INPUT section start

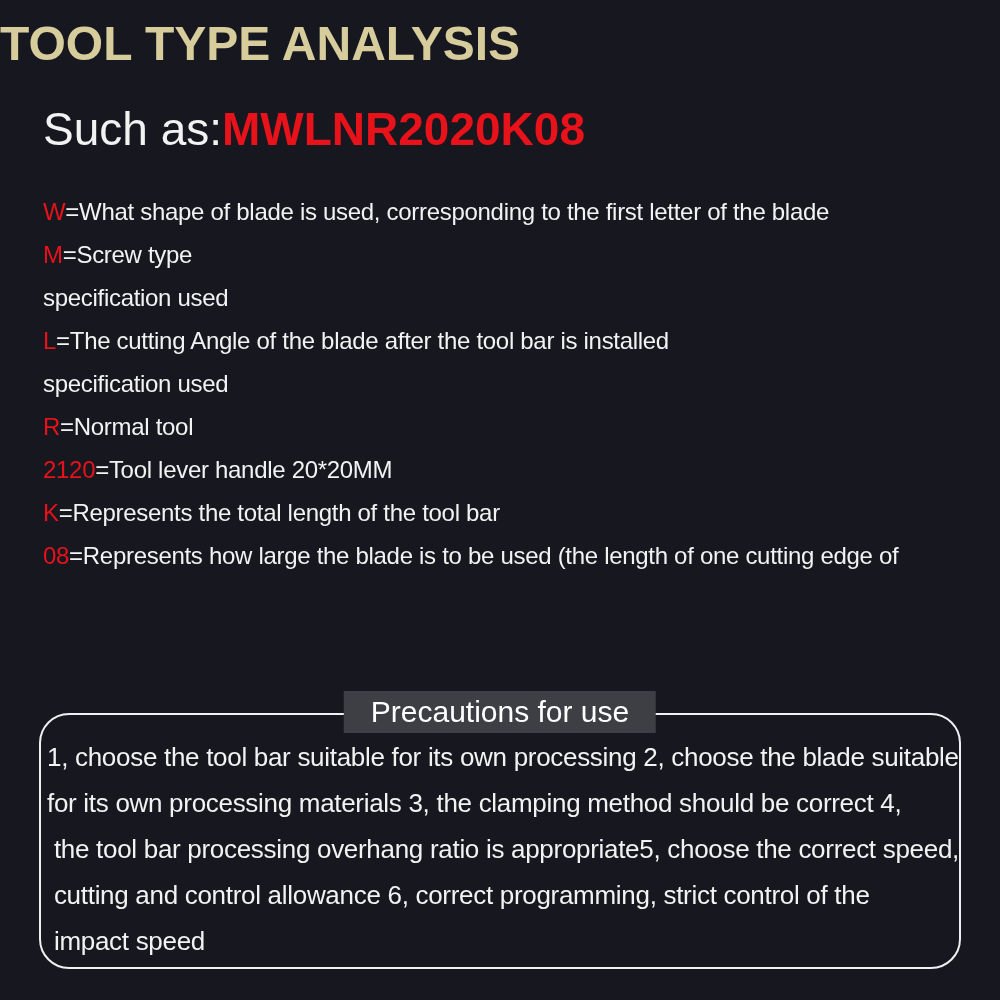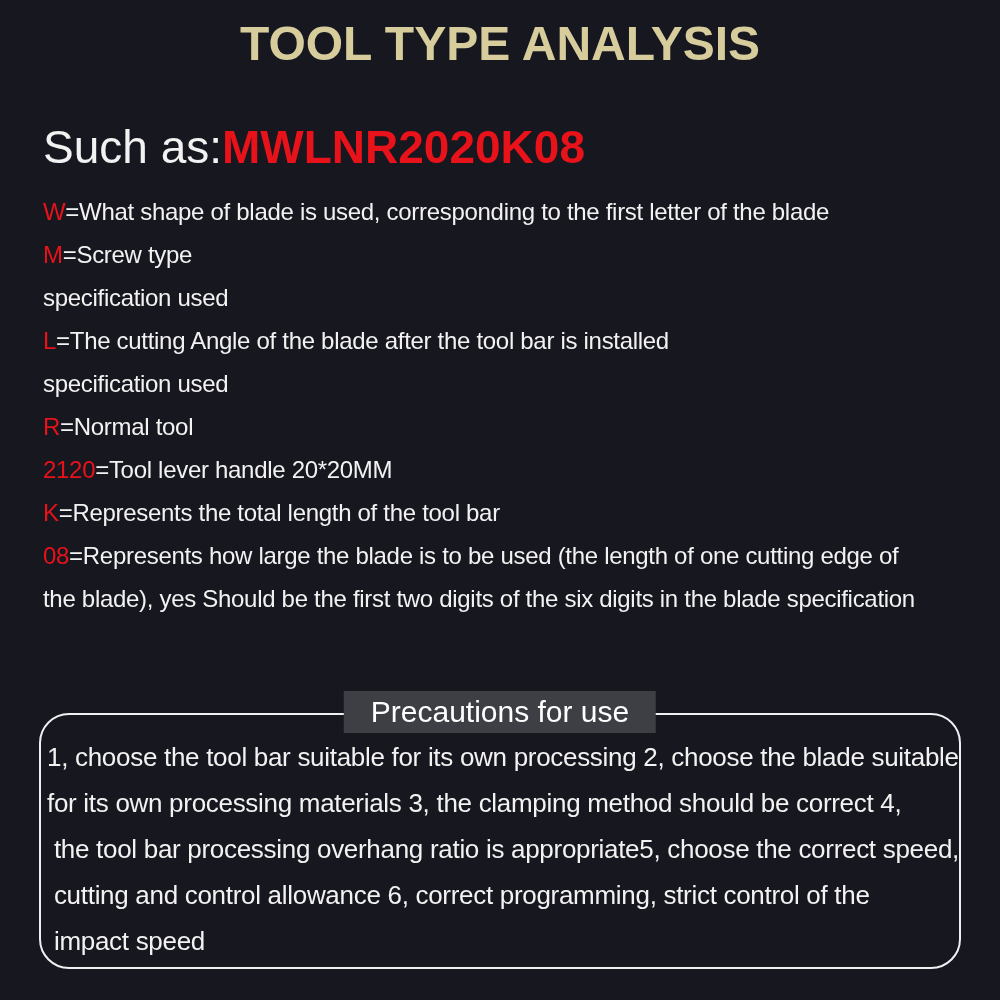--- a/index.html
+++ b/index.html
@@ -9,7 +9,7 @@
     font-family:"Liberation Sans",sans-serif;
   }
   .title{
-    position:absolute;top:16px;left:0;width:100%;text-align:center;
+    position:absolute;top:16px;left:0;width:100%;
     font-size:48px;font-weight:bold;color:#d6cc9c;letter-spacing:0;
   }
   .example{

INPUT section end

*EXERCISE GOAL*
Sift through the entries and copy every line with "position".

*RESPONSE FOR THIS EXERCISE*
-    position:absolute;top:16px;left:0;width:100%;text-align:center;
+    position:absolute;top:16px;left:0;width:100%;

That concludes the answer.